*Extracted data*
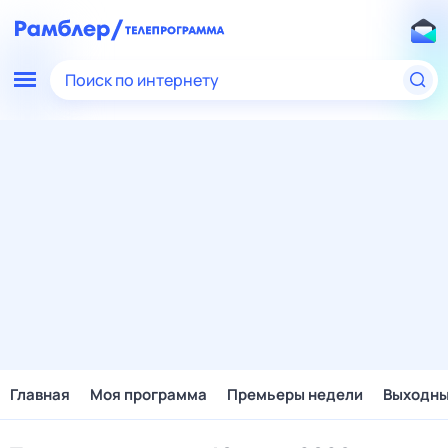
Поиск по интернету
Главная
Моя программа
Премьеры недели
Выходн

*Exercise goal*
Rewrite the text of every record with "Главная" swapped for "Домашняя" and nothing else changed. Leave out the pictures.

*Reply to the exercise*
Поиск по интернету
Домашняя
Моя программа
Премьеры недели
Выходн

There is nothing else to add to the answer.